ECLI:NL:HR:2013:CA0800
Hoge Raad
- Cassatie
- W.A.M. van Schendel
- H.A.G. Splinter-van Kan
- Y. Buruma
- Rechtspraak.nl
Cassatie over beslag en teruggave van inbeslaggenomen geldbedrag
In deze zaak heeft de Hoge Raad op 28 mei 2013 uitspraak gedaan in een cassatieprocedure tegen een beschikking van de Rechtbank Utrecht. De zaak betreft een klaagschrift van een klaagster, die teruggave van in beslag genomen bankbiljetten ter waarde van € 38.300,- verzocht. De Rechtbank had het klaagschrift ongegrond verklaard, waarbij zij oordeelde dat het belang van de strafvordering zich verzet tegen teruggave van het geldbedrag. De Rechtbank stelde vast dat het beslag zowel op basis van artikel 94 als artikel 94a van het Wetboek van Strafvordering was gelegd. De klaagster, vertegenwoordigd door haar advocaat, stelde dat het geld een legale herkomst had en dat het beslag opgeheven diende te worden.
De Hoge Raad herhaalde relevante overwegingen uit eerdere uitspraken en oordeelde dat de Rechtbank een onjuiste maatstaf had toegepast. De beschikking van de Rechtbank bevatte geen beslissing op het klaagschrift voor zover dat gericht was tegen het beslag op basis van artikel 94 Sv. De Hoge Raad vernietigde de bestreden beschikking en wees de zaak terug naar de Rechtbank Utrecht voor een nieuwe behandeling van het klaagschrift. De uitspraak benadrukt het belang van een zorgvuldige beoordeling van de maatstaven bij inbeslagneming en de rechten van de klaagster in het kader van het strafproces.

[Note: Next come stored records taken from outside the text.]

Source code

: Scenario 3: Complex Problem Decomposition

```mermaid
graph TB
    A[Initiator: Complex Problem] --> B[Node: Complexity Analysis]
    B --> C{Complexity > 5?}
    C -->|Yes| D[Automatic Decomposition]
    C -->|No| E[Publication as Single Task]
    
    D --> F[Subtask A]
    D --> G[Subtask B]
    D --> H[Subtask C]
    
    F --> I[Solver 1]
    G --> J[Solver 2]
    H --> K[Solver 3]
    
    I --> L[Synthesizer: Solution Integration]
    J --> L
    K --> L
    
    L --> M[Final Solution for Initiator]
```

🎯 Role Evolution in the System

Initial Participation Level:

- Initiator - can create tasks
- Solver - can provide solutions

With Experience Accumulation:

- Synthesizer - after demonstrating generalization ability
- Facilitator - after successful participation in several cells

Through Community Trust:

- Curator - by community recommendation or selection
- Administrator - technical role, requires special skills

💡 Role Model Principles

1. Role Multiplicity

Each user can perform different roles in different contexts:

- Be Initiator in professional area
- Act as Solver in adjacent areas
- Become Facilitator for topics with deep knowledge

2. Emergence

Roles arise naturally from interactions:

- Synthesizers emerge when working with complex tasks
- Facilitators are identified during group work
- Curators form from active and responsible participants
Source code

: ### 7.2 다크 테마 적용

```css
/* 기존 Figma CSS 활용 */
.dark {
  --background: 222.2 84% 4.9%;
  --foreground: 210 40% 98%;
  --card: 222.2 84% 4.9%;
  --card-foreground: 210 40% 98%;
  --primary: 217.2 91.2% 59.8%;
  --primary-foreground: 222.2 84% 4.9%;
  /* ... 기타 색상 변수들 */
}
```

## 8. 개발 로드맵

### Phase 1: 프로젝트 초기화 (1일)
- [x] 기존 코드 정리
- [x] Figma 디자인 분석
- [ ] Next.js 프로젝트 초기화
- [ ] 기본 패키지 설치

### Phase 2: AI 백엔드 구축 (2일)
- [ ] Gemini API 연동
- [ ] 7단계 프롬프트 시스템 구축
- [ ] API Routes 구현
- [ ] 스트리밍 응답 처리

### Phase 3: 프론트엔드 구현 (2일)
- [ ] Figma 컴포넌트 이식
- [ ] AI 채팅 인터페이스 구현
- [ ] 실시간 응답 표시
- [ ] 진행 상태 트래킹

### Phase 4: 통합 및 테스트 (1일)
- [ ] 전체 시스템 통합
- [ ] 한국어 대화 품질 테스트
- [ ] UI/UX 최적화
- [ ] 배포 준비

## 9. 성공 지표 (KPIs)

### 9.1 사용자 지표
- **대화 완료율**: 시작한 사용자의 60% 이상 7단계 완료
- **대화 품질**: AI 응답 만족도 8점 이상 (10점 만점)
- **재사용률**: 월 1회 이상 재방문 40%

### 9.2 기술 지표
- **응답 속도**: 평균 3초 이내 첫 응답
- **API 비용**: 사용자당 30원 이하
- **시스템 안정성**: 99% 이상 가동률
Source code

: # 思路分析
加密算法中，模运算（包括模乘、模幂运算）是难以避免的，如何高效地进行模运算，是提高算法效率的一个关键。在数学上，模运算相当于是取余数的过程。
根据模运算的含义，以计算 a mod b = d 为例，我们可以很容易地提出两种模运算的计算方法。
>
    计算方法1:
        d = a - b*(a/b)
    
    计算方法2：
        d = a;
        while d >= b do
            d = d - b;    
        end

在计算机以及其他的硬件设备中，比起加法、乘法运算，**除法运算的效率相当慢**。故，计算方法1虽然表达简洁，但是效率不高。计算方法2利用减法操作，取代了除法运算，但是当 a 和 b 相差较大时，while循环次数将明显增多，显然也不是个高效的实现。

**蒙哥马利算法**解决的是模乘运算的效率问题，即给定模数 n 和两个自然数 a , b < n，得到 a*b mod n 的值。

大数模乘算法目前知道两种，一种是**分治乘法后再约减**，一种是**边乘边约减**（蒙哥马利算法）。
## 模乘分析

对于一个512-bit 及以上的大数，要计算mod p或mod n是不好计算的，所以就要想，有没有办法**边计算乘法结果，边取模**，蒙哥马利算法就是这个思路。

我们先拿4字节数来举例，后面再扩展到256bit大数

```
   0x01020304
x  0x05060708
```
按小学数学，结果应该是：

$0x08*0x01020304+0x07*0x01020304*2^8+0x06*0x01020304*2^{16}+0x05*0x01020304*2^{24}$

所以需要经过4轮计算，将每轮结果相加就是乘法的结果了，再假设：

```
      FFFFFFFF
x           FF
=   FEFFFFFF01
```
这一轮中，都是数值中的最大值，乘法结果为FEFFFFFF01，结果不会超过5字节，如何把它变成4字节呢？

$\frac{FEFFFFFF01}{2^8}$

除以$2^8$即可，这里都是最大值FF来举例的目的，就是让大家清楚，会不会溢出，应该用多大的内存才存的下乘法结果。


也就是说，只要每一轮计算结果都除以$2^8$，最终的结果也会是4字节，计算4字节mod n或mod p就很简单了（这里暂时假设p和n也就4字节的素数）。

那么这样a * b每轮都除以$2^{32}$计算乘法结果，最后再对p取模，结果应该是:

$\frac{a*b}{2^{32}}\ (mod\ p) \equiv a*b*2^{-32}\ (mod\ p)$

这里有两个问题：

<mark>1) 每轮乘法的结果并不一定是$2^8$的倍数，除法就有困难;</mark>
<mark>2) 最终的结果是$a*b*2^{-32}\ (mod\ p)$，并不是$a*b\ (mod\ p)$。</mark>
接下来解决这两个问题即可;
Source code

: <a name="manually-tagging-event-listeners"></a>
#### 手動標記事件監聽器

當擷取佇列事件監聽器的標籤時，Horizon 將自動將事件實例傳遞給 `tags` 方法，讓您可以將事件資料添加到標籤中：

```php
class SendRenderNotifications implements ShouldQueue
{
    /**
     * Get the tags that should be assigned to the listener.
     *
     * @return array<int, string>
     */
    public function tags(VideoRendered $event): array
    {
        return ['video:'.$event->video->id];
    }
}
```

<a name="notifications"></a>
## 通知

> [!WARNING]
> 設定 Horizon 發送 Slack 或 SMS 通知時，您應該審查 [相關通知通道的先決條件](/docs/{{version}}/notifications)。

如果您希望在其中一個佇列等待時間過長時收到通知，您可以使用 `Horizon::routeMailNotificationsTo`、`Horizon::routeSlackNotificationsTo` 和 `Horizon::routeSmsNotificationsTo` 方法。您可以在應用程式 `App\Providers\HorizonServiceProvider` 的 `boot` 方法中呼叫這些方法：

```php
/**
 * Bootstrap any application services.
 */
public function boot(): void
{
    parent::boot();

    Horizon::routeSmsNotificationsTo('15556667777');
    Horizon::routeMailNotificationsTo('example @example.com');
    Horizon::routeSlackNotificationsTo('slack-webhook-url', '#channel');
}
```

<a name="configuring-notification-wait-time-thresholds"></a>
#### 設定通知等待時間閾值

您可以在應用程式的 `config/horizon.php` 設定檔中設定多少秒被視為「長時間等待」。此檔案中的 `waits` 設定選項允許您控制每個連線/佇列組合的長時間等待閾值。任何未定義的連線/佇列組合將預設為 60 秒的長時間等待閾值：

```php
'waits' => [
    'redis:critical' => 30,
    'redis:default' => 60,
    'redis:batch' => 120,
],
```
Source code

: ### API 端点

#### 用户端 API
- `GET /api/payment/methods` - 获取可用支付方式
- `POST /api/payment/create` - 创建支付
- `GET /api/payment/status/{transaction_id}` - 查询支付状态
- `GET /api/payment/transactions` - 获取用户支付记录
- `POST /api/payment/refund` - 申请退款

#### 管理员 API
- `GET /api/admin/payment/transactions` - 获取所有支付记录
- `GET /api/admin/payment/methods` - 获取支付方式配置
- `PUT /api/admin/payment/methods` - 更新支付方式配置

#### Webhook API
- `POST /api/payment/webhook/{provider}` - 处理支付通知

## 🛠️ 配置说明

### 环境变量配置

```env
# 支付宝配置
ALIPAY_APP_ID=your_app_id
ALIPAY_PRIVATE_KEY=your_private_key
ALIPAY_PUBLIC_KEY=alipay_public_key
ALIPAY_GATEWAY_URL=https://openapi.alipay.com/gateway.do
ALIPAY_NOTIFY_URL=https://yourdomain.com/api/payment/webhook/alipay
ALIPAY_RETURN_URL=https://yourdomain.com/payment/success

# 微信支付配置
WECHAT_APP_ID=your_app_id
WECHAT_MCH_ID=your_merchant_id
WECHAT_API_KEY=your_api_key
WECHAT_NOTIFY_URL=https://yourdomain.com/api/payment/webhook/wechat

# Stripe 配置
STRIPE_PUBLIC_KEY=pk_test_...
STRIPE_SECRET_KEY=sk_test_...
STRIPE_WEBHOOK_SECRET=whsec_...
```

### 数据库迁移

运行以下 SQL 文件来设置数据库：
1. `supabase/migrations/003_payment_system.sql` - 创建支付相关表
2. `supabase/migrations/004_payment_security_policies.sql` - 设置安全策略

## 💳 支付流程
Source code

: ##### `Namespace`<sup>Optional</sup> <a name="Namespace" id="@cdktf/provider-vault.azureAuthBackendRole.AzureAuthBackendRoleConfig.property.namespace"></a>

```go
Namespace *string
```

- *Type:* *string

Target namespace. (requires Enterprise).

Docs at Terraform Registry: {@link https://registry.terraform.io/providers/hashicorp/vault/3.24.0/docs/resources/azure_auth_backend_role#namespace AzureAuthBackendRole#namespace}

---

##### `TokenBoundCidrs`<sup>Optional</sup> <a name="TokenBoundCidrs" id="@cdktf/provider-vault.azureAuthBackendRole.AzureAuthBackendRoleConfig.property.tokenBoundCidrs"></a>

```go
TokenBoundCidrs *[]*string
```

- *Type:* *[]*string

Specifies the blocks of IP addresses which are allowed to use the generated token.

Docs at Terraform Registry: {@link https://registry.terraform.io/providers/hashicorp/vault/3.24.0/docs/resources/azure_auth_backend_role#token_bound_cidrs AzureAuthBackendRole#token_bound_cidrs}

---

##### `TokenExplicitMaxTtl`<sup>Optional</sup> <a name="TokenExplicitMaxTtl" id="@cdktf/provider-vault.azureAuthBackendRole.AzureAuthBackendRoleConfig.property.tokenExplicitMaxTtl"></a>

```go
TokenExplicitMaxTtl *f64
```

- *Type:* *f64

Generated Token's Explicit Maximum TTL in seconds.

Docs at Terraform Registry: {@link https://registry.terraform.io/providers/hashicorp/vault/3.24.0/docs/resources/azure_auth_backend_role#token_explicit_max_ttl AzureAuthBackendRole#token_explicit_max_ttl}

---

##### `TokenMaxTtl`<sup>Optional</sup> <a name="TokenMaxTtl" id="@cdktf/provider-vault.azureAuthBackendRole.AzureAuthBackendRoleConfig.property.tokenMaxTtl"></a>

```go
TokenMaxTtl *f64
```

De Advocaat-Generaal had geconcludeerd tot vernietiging van de beschikking en terugwijzing naar de Rechtbank, wat de Hoge Raad heeft overgenomen. De uitspraak is van belang voor de rechtspraktijk, omdat het de criteria voor de beoordeling van klaagschriften in het kader van beslag en teruggave verduidelijkt.